Step 2 — Append, sync, iterate

Goal

Implement Wal::open / append / sync / iter consistently in all three languages.

API recap

open(path)        -> Wal      // O_RDWR | O_CREAT, scan-and-truncate the tail
append(payload)  -> u64       // returns the record's start offset
sync()           -> ()        // fdatasync (or fsync on platforms without it)
len()            -> u64       // bytes in the live valid region
iter(path)       -> Iterator  // yields each payload until first short/bad record

open — scan & truncate

The crucial subroutine. After a crash, the file may end in a partial header or partial payload. open finds the last valid record's end and truncates the file to that length, so subsequent appends append cleanly.

pos = 0
loop:
    if file_size - pos < 8: break              // not enough for header
    read 8 bytes at pos: (len, crc)
    if len == 0: break                          // EOF sentinel / sparse hole
    if pos + 8 + len > file_size: break         // payload short
    read len bytes at pos+8
    if crc32(payload) != crc: break
    pos += 8 + len
if pos != file_size:
    ftruncate(file, pos)
return Wal { fd, write_offset = pos }

append

hdr[0..4] = len.to_le_bytes()
hdr[4..8] = crc32(payload).to_le_bytes()
pwrite(fd, hdr,     write_offset)
pwrite(fd, payload, write_offset + 8)
offset_returned = write_offset
write_offset += 8 + len
return offset_returned

We do not fsync inside append. Callers do that explicitly via sync() to enable group commit.

sync

  • Linux: fdatasync(fd)
  • macOS: fcntl(fd, F_FULLFSYNC, 0) for true device-level sync; falls back to fsync(fd) if F_FULLFSYNC fails (e.g., not on APFS).
  • Windows: FlushFileBuffers(handle) (out of scope here).
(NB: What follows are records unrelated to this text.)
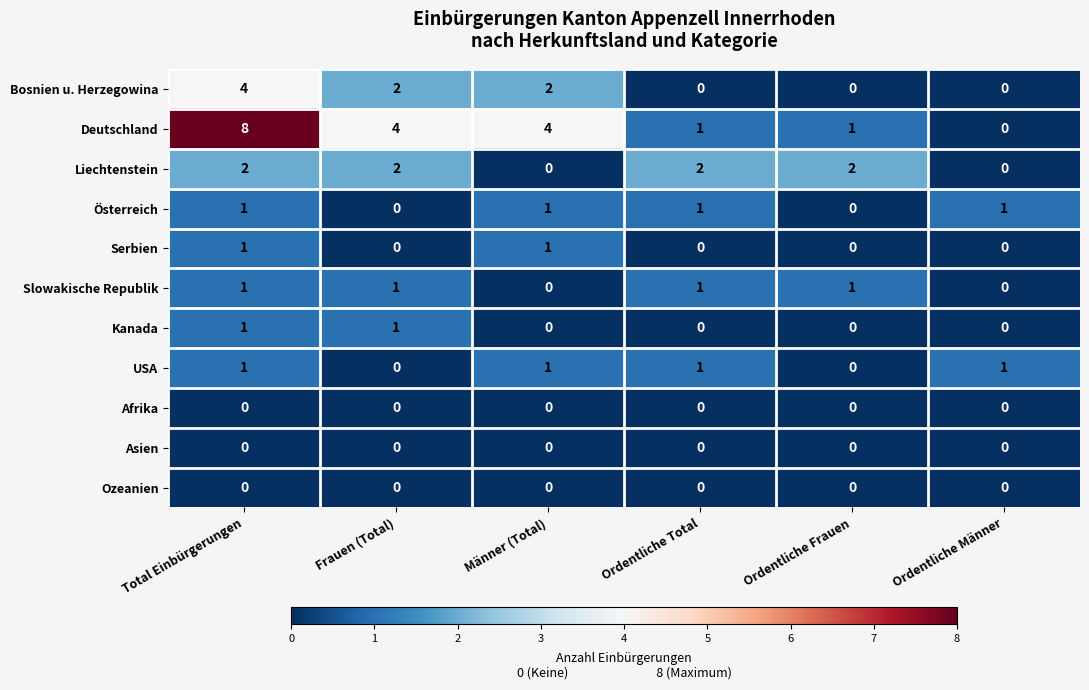

Is it true that Deutschland equals 0 at Ordentliche Männer?

True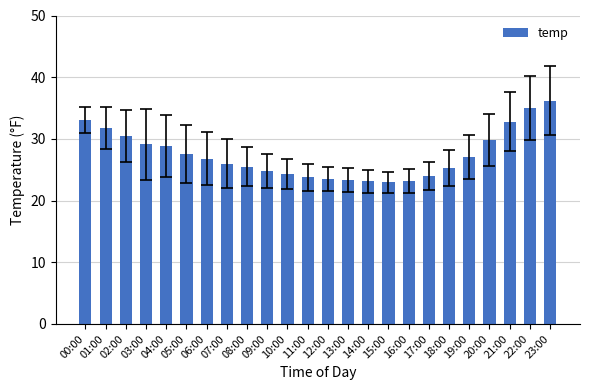

What is the minimum value shown in the chart?

23.0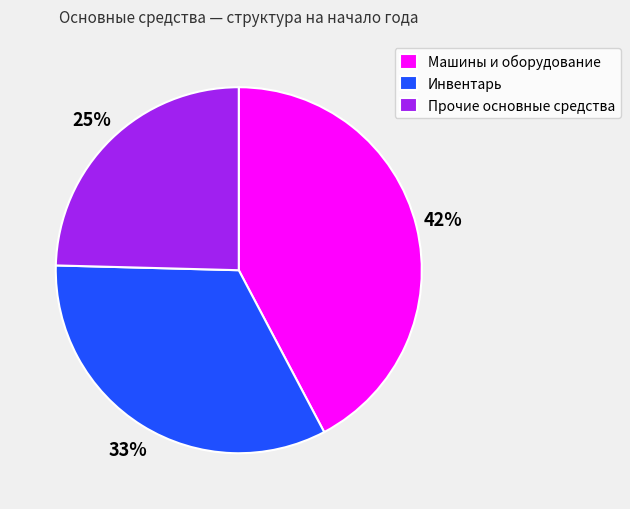

To the nearest percent, what is the average slice percentage?

33%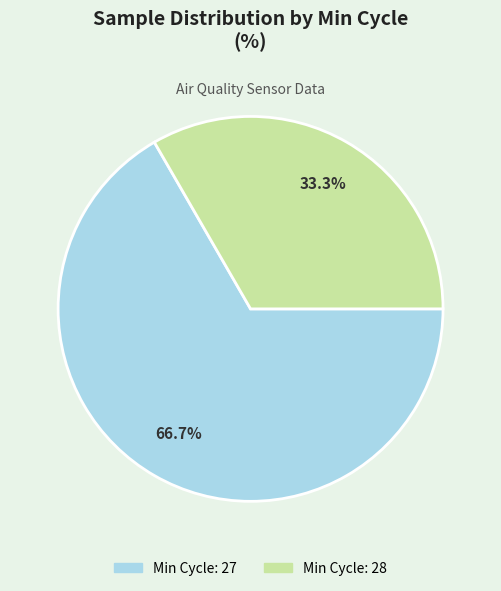

Is there a majority slice in this chart?

Yes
In this lab we use fdatasync (Linux) and fsync (macOS) for simplicity; production should consider F_FULLFSYNC on macOS because plain fsync does not guarantee device-level durability on Apple's filesystems.

iter — read-only replay

Mirrors open's scan loop but yields each payload instead of advancing a write cursor. Stops on the same conditions (len == 0, short header, short payload, bad CRC). Never panics on garbage.

Tests to pin behavior

#TestExpected
T1Append "A", "B", reopen, iter → ["A", "B"]Both records returned in order
T2Append, truncate WAL by 1 byte (cut payload), reopen, iterLast record dropped
T3Append, flip a payload byte, iterReader stops at bad CRC
T4Append, write \0\0\0\0\0\0\0\0 past EOF, reopenFile length restored to pre-garbage size
T5append() returned offsets are strictly increasing and equal to file size after that appendYes

Gotchas

  • macOS fsync does not flush the disk write cache. Use F_FULLFSYNC for tests that must outlive a power loss.
  • Rust File::write_all does not call flush on the kernel level, only the userspace BufWriter. We use raw pwrite via nix / std::os::unix::fs::FileExt::write_all_at to skip the userspace buffer entirely.
  • Go os.File.Write is unbuffered by default, but bufio.Writer is not. Make sure your Wal does not wrap the file in a bufio.Writer — that defers writes invisibly and confuses sync.